PASSAGE FOURNI –
-------

Entretien avec Sœur Begoña Iñarra, à la recherche d’une coopération anti-traite entre l’Afrique et l’Europe
Par Élisabeth Auvillain [1]
Après avoir obtenu son diplôme de chimie de l’Université de Bilbao au Pays basque espagnol, Sr. Begoña Iñarra a décidé de quitter son pays natal et d’aller enseigner en Afrique. Elle avait lu l’encyclique Populorum Progressio du pape Paul VI, publiée un an plus tôt en 1967, qui appelait à une économie mondiale orientée vers le développement de tous les peuples du monde et donnait un nouveau regard sur les enseignements sociaux de l’Église catholique.
Après trois ans au Congo, elle a décidé d’y rester et a rejoint les Sœurs Missionnaires de Notre-Dame d’Afrique, également connues sous le nom de Sœurs Blanches.
“Je voulais rester et partager ce que j’avais reçu”, dit-elle.

-------

DONNÉES D'ENTRÉE –
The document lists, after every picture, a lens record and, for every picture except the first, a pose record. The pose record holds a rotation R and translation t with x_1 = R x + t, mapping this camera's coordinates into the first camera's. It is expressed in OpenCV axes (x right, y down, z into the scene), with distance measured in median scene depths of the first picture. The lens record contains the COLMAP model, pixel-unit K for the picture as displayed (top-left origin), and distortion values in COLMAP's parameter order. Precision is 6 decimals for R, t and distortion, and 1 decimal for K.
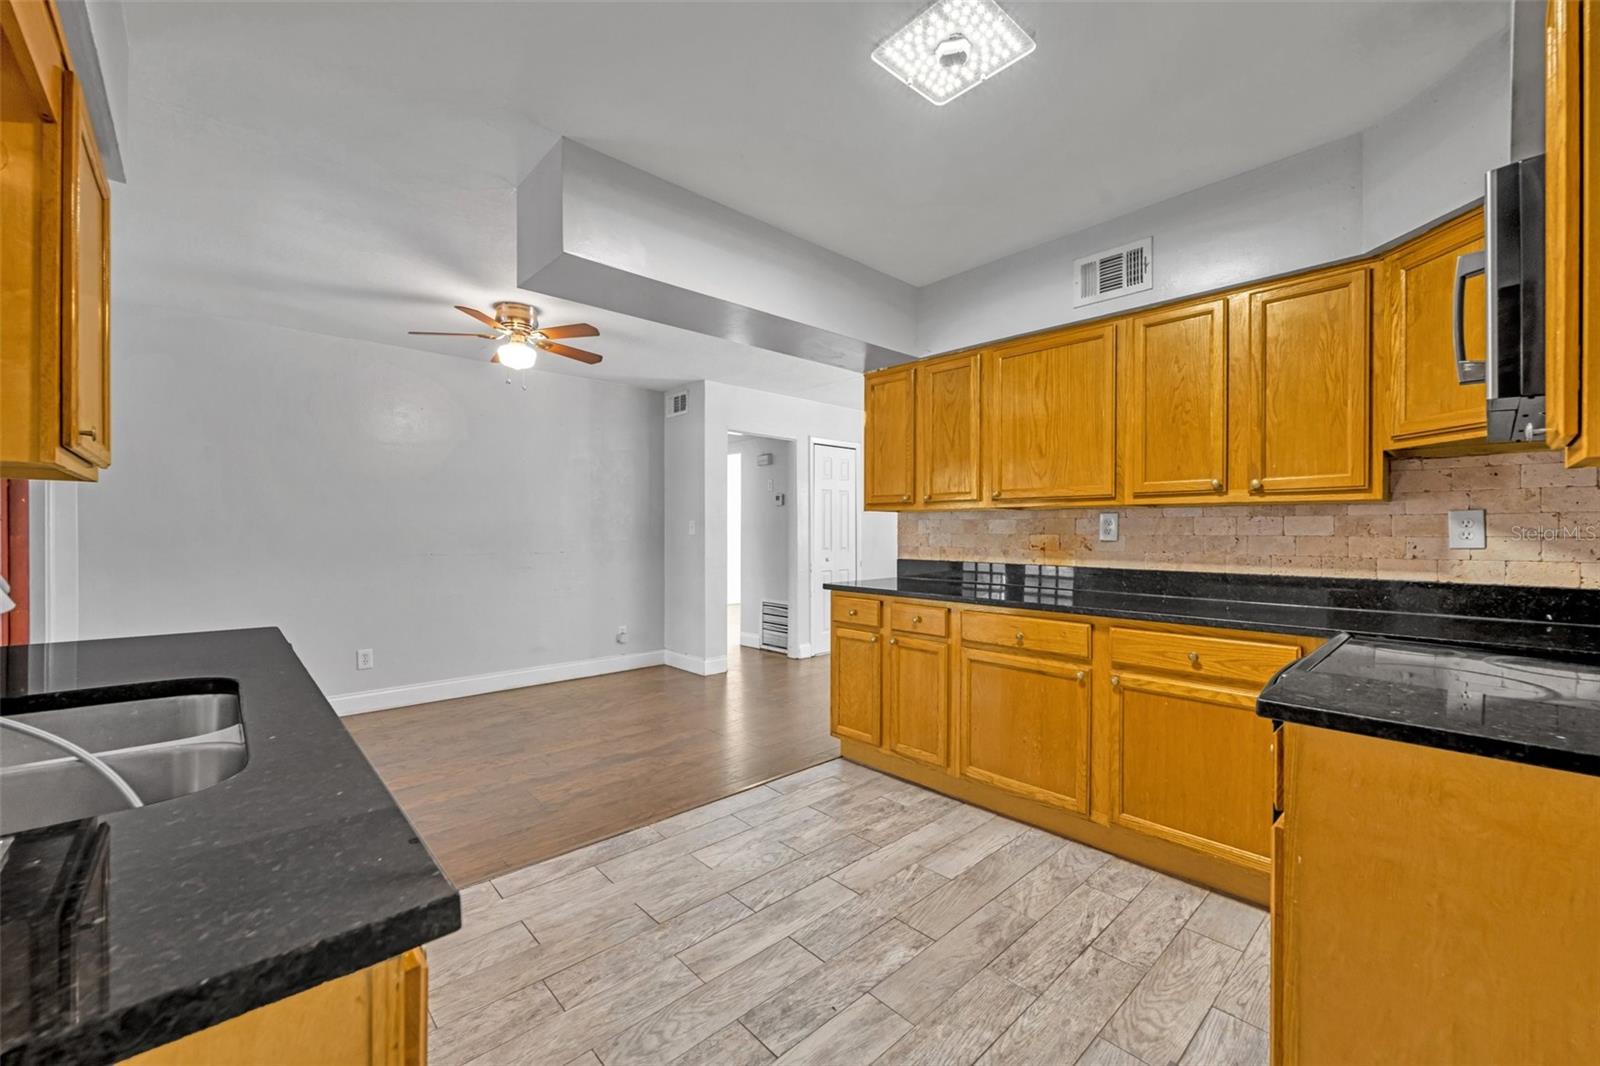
lens RADIAL K [[637.9, 0, 798.5], [0, 637.9, 533.2], [0, 0, 1]] dist [-0.001581, -0.000046]
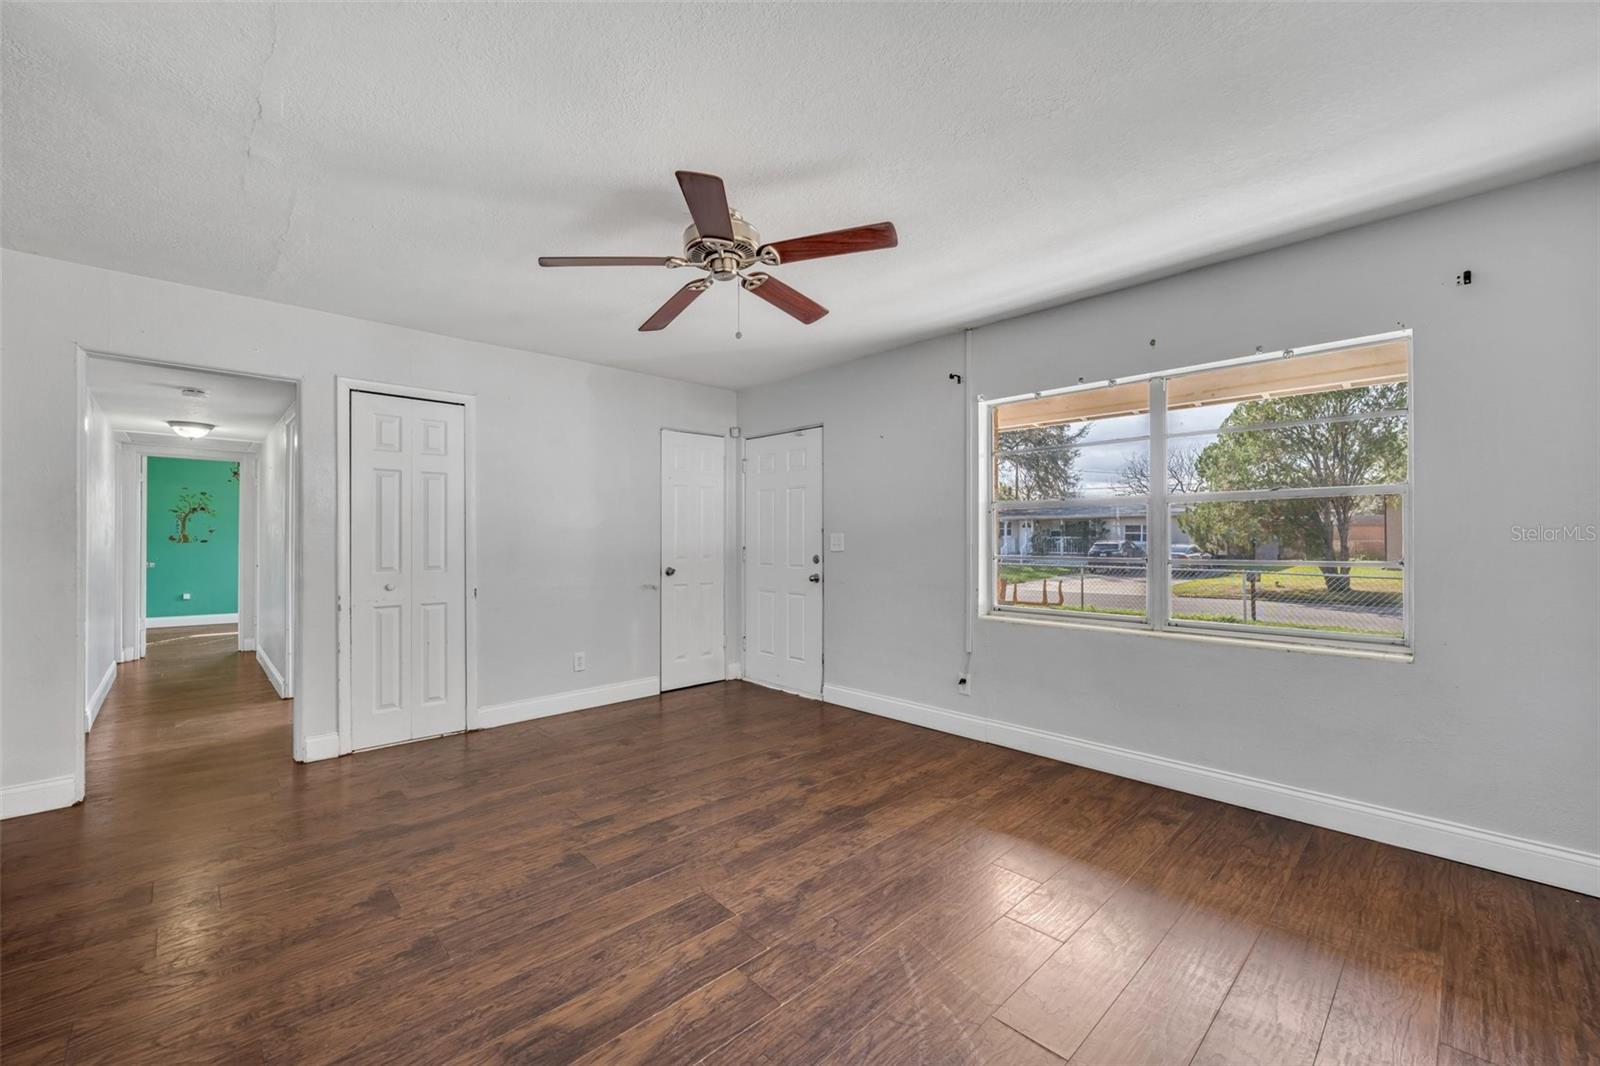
lens RADIAL K [[646.4, 0, 798.0], [0, 646.4, 536.2], [0, 0, 1]] dist [-0.001062, 0.000099]
pose [[0.999763, -0.000793, 0.021743, 1.045611], [0.000926, 0.999981, -0.006145, -0.004666], [-0.021738, 0.006163, 0.999745, 0.982891]]
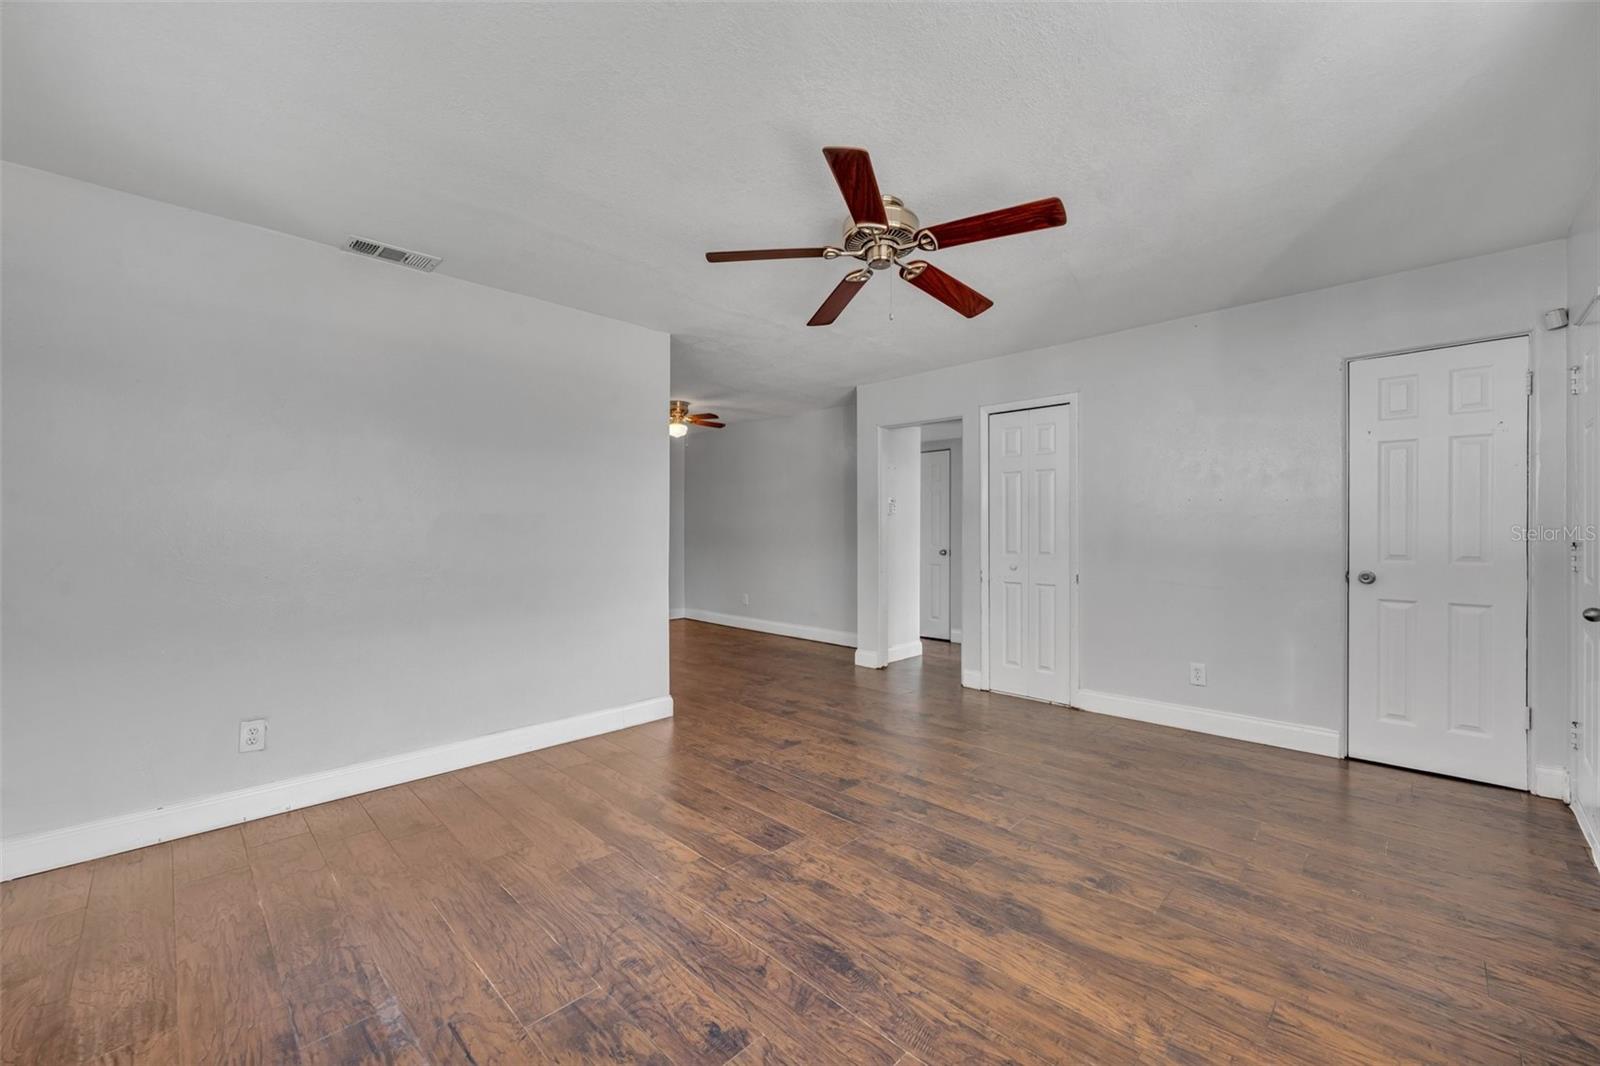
lens RADIAL K [[637.9, 0, 798.5], [0, 637.9, 533.2], [0, 0, 1]] dist [-0.001581, -0.000046]
pose [[0.046277, 0.005499, -0.998914, 1.930325], [-0.001368, 0.999984, 0.005441, -0.002606], [0.998928, 0.001115, 0.046283, 1.812841]]
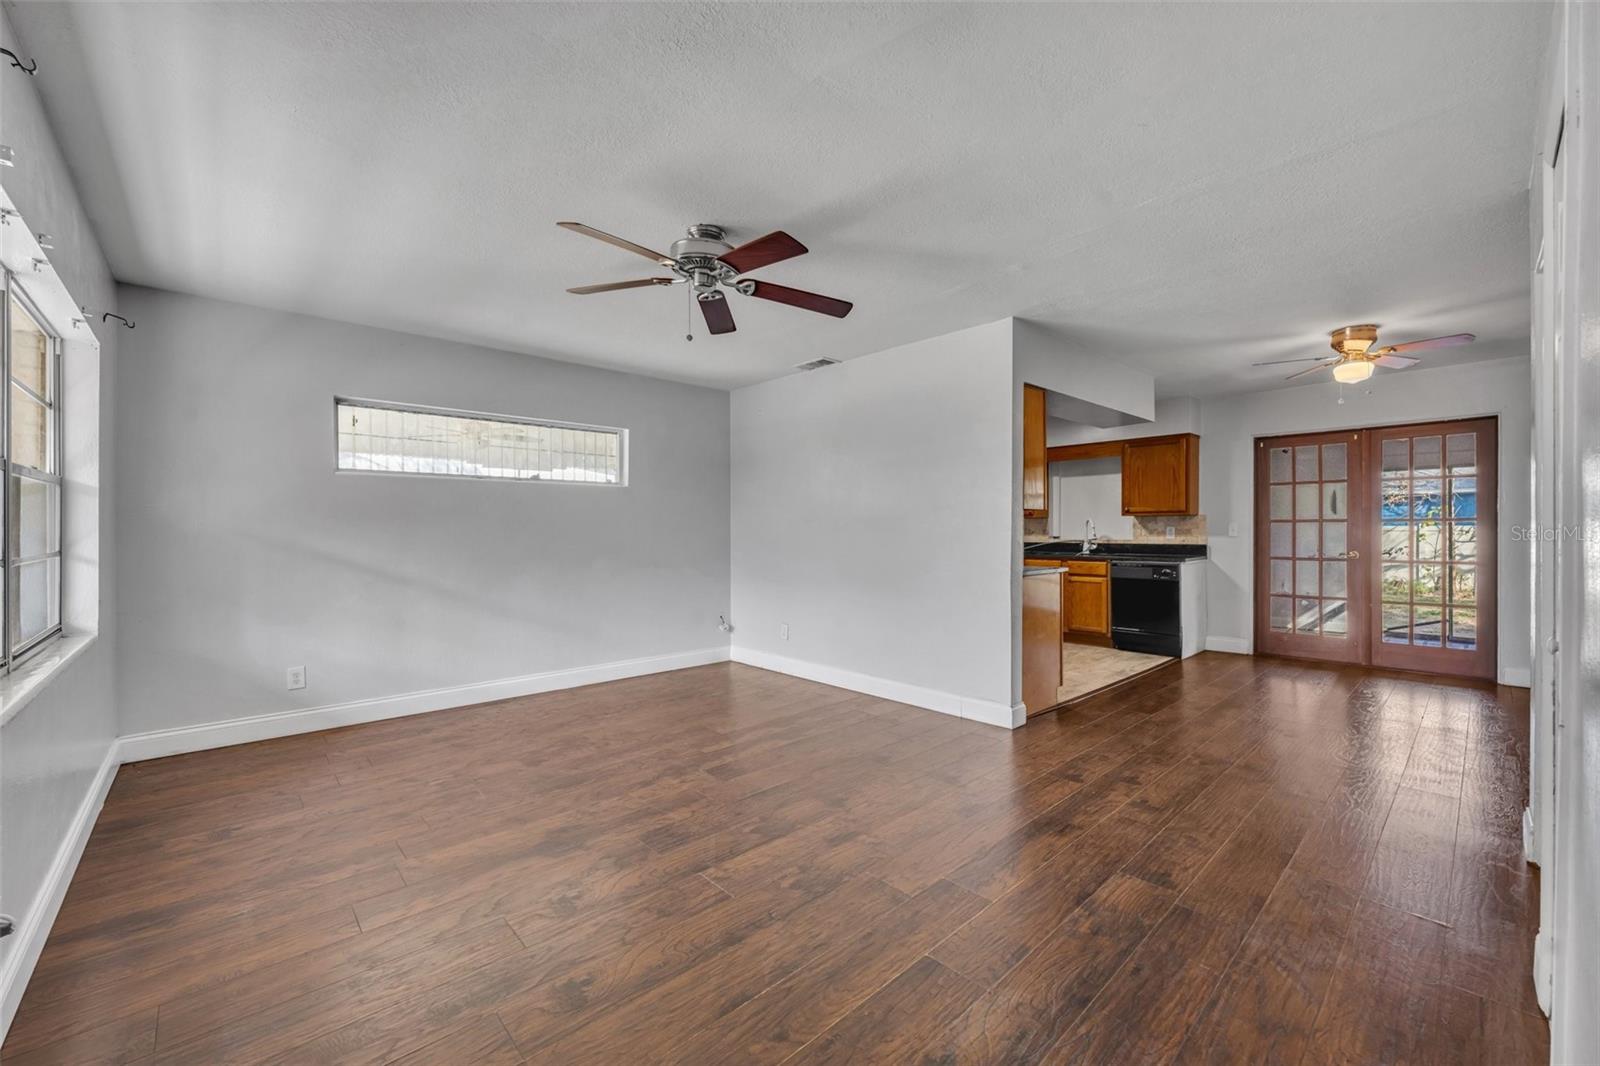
lens RADIAL K [[637.9, 0, 798.5], [0, 637.9, 533.2], [0, 0, 1]] dist [-0.001581, -0.000046]
pose [[-0.999994, 0.002759, -0.001910, 0.793939], [0.002747, 0.999975, 0.006522, -0.001182], [0.001928, 0.006517, -0.999977, 3.077714]]
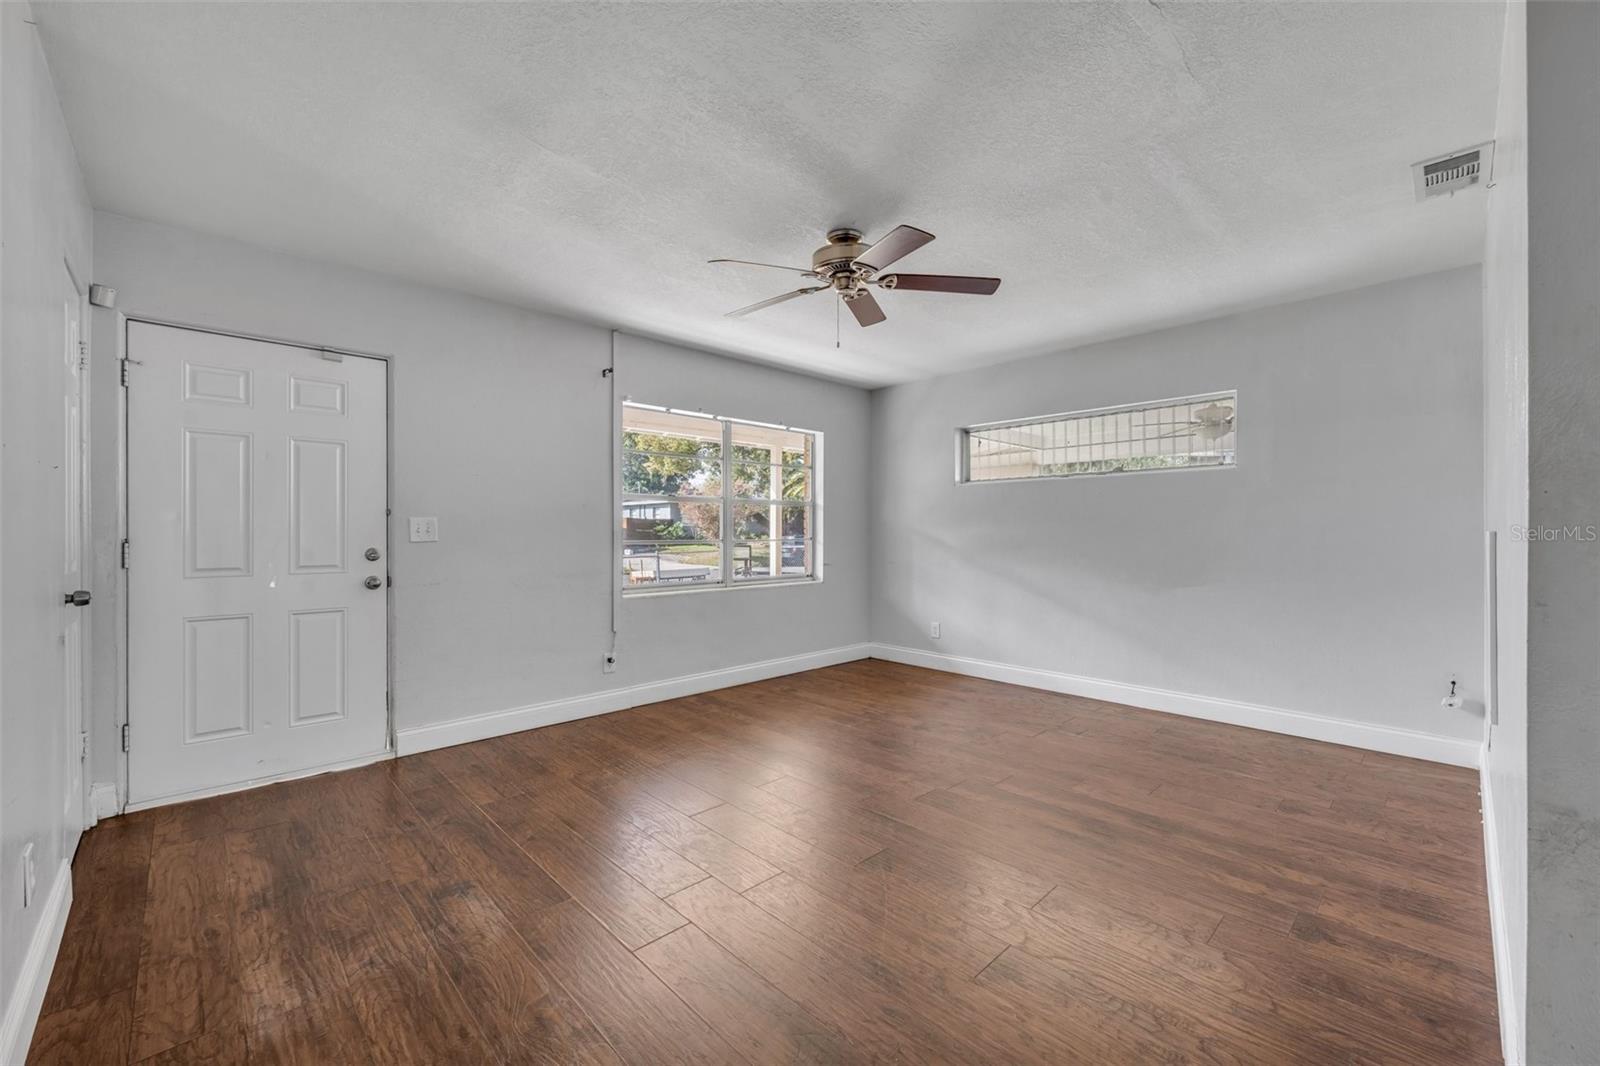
lens RADIAL K [[637.9, 0, 798.5], [0, 637.9, 533.2], [0, 0, 1]] dist [-0.001581, -0.000046]
pose [[-0.022192, -0.002623, 0.999750, -0.167830], [0.004412, 0.999987, 0.002721, 0.009474], [-0.999744, 0.004471, -0.022180, 2.095057]]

-------

CONSIGNES – Pour chacune des affirmations suivantes, répondez par oui ou par non selon qu'elle concorde ou non avec le passage fourni, en citant textuellement les mots du passage qui tranchent. (a) Begoña Iñarra est diplômée en chimie de l'Université de Bilbao. (b) Elle a rejoint les Sœurs Missionnaires de Notre-Dame d'Afrique avant de partir au Congo. (c) L'encyclique Populorum Progressio a été publiée par le pape Jean-Paul II.

RÉSULTAT –
(a) Oui : « Après avoir obtenu son diplôme de chimie de l’Université de Bilbao au Pays basque espagnol ».
(b) Non : « Après trois ans au Congo, elle a décidé d’y rester et a rejoint les Sœurs Missionnaires de Notre-Dame d’Afrique ».
(c) Non : « l’encyclique Populorum Progressio du pape Paul VI ».